_Job 1_
Answer these questions using the swerve release announcement:
(a) What is the name of the swerve drive system the team is releasing?
(b) What is the net weight, and what does that figure leave out?
(c) Which PDB terminals power the steering motors?
_Job 2_
Repeat word for word the part of the swerve release announcement starting at "See our first" and ending at "of eight controllers.".

_Excerpted passage_
Team 3737 Swerve Release (DinoSwerve)

Team 3737, the Roto Raptors, are pleased to announce the release of our first swerve drive system called DinoSwerve.

See our first test:

Details of the CAD, BOM and code here:


  • Weight:
    • Net weight: 3.9 lbs without controllers and motor guard
    • Gross weight: TBD lbs with motor controllers and guard
    • Low center of gravity
  • Height: 8.75” with controllers and motor guard
  • Motors: 2 brushless NEO motors with SparkMax controllers
    • Controllers are mounted within envelope of mechanical swerve assembly, effectively de-populating main electrical board of eight controllers.
    • Steering motors are powered by 20 amp PDB terminals leaving four 40 amp terminals free for other devices.

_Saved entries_
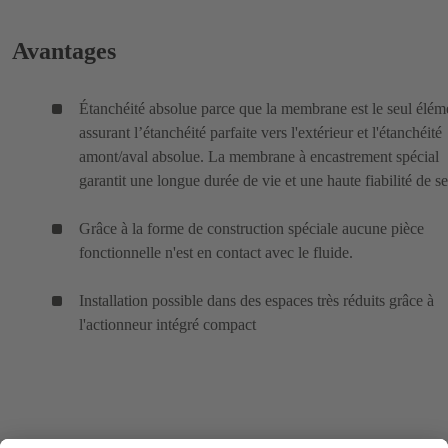
Avantages
Étanchéité absolue parce que la membrane est le seul élém
assurant l’étanchéité parfaite vers l'extérieur et l'étanchéité
amont/aval absolue. La membrane à encastrement spécial
garantit une longue durée de vie et une haute fiabilité de se
Grâce à la forme de construction spéciale aucune pièce
fonctionnelle n'est en contact avec le fluide.
Installation possible dans des espaces très réduits grâce à
l'actionneur intégré compact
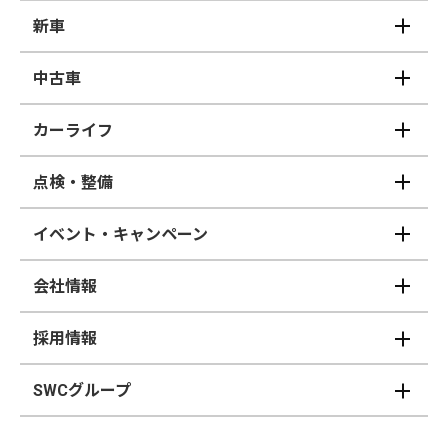
新車
中古車
カーライフ
点検・整備
イベント・キャンペーン
会社情報
採用情報
SWCグループ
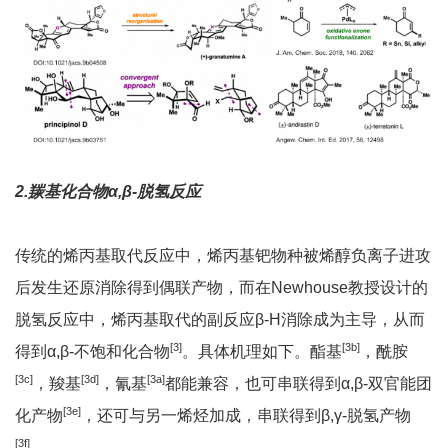
2.
羰基化合物α,β-脱氢反应
传统的烯丙基取代反应中，烯丙基钯物种被烯醇负离子进攻
后发生还原消除得到偶联产物，而在Newhouse教授设计的
脱氢反应中，烯丙基取代的副反应β-H消除成为主导，从而
[3]
[3b]
得到α,β-不饱和化合物
。具体机理如下。酯基
，酰胺
[3c]
[3d]
[3a]
，羧基
，氰基
都能兼容，也可串联得到α,β-双官能团
[3e]
化产物
，还可与另一烯烃加成，串联得到β,γ-脱氢产物
[3f]
。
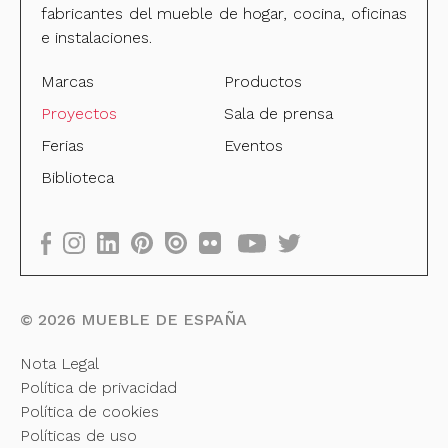
fabricantes del mueble de hogar, cocina, oficinas
e instalaciones.
Marcas
Productos
Proyectos
Sala de prensa
Ferias
Eventos
Biblioteca
©
2026
MUEBLE DE ESPAÑA
Nota Legal
Política de privacidad
Política de cookies
Políticas de uso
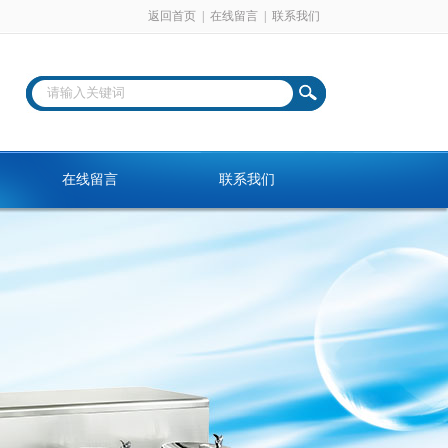
返回首页
|
在线留言
|
联系我们
在线留言
联系我们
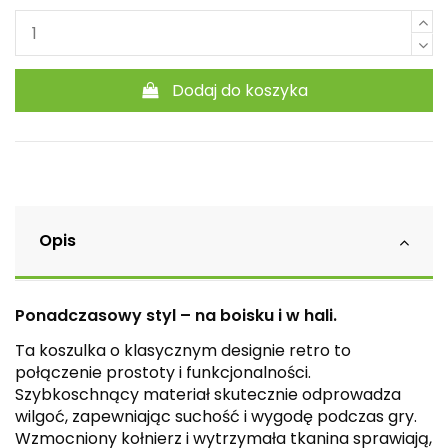
Dodaj do koszyka
Opis
Ponadczasowy styl – na boisku i w hali.
Ta koszulka o klasycznym designie retro to
połączenie prostoty i funkcjonalności.
Szybkoschnący materiał skutecznie odprowadza
wilgoć, zapewniając suchość i wygodę podczas gry.
Wzmocniony kołnierz i wytrzymała tkanina sprawiają,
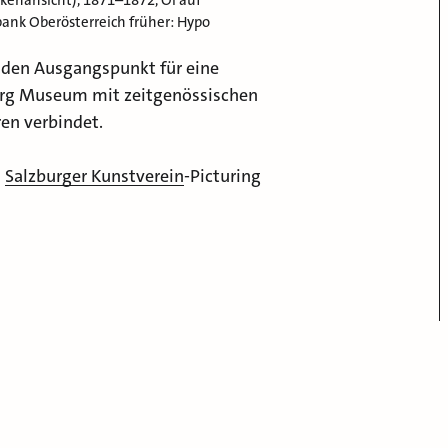
kenansicht), 1871–1872, Öl auf
ank Oberösterreich früher: Hypo
den Ausgangspunkt für eine
burg Museum mit zeitgenössischen
en verbindet.
d
Salzburger Kunstverein
-
Picturing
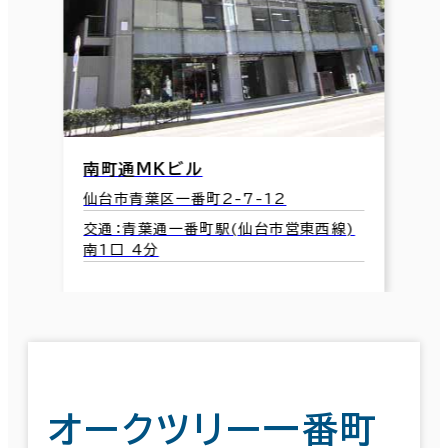
南町通ＭＫビル
仙台市青葉区一番町2-7-12
交通：青葉通一番町駅(仙台市営東西線)
南1口 4分
オークツリー一番町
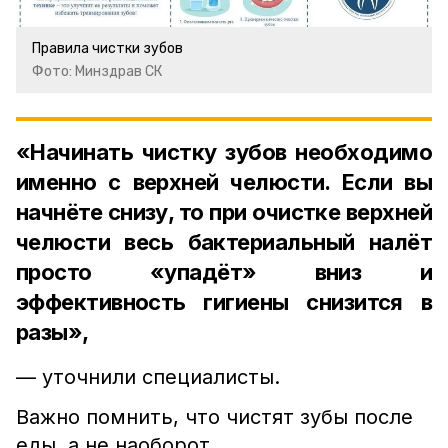
Правила чистки зубов
Фото: Минздрав СК
«Начинать чистку зубов необходимо
именно с верхней челюсти. Если вы
начнёте снизу, то при очистке верхней
челюсти весь бактериальный налёт
просто «упадёт» вниз и
эффективность гигиены снизится в
разы»,
— уточнили специалисты.
Важно помнить, что чистят зубы после
еды, а не наоборот.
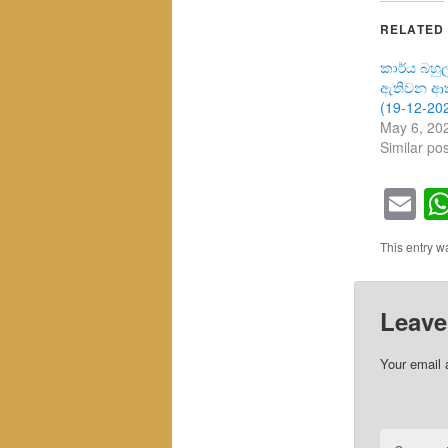
RELATED
කාර්ය බහු
ඇතිවන ආතත
(19-12-20
May 6, 20
Similar pos
Em
This entry 
Leave
Your email 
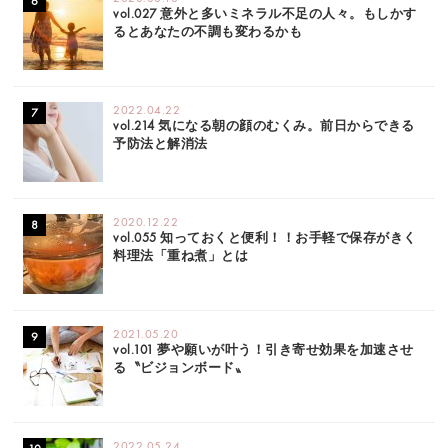
vol.027 意外と多いミネラル不足の人々。もしかす
るとあなたの不調も変わるかも
2022.04.22
vol.214 気になる朝の顔のむくみ。前日からできる
予防法と解消法
2020.12.22
vol.055 知っておくと便利！！お手軽で保存がきく
料理法「重ね煮」とは
2021.05.20
vol.101 夢や願いが叶う！引き寄せ効果を加速させ
る〝ビジョンボード〟
2022.05.24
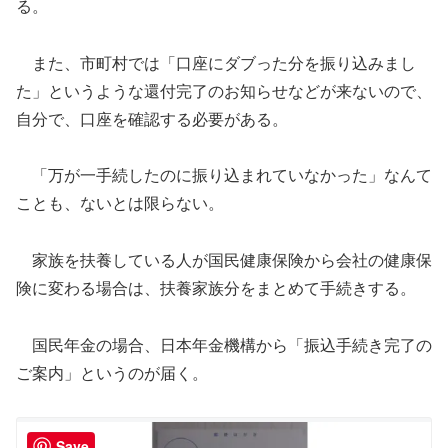
る。
また、市町村では「口座にダブった分を振り込みまし
た」というような還付完了のお知らせなどが来ないので、
自分で、口座を確認する必要がある。
「万が一手続したのに振り込まれていなかった」なんて
ことも、ないとは限らない。
家族を扶養している人が国民健康保険から会社の健康保
険に変わる場合は、扶養家族分をまとめて手続きする。
国民年金の場合、日本年金機構から「振込手続き完了の
ご案内」というのが届く。
Save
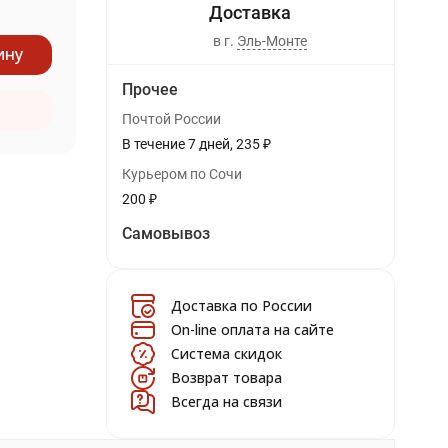
в г.
Эль-Монте
ину
Прочее
Почтой России
В течение
7
дней
235
₽
Курьером по Сочи
200
₽
Самовывоз
Доставка по России
On-line оплата на сайте
Система скидок
Возврат товара
Всегда на связи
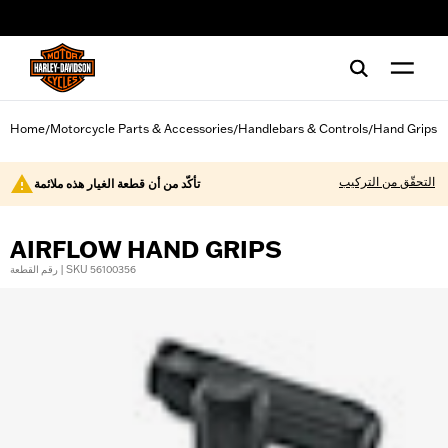
web accessibility
Home
Motorcycle Parts & Accessories
Handlebars & Controls
Hand Grips
/
/
/
التحقّق من التركيب
تأكّد من أن قطعة الغيار هذه ملائمة
AIRFLOW HAND GRIPS
رقم القطعة | SKU 56100356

_Final answer 1_
(a) DinoSwerve
(b) 3.9 lbs, without controllers and motor guard
(c) 20 amp PDB terminals

_Final answer 2_
See our first test:

Details of the CAD, BOM and code here:


  • Weight:
    • Net weight: 3.9 lbs without controllers and motor guard
    • Gross weight: TBD lbs with motor controllers and guard
    • Low center of gravity
  • Height: 8.75” with controllers and motor guard
  • Motors: 2 brushless NEO motors with SparkMax controllers
    • Controllers are mounted within envelope of mechanical swerve assembly, effectively de-populating main electrical board of eight controllers.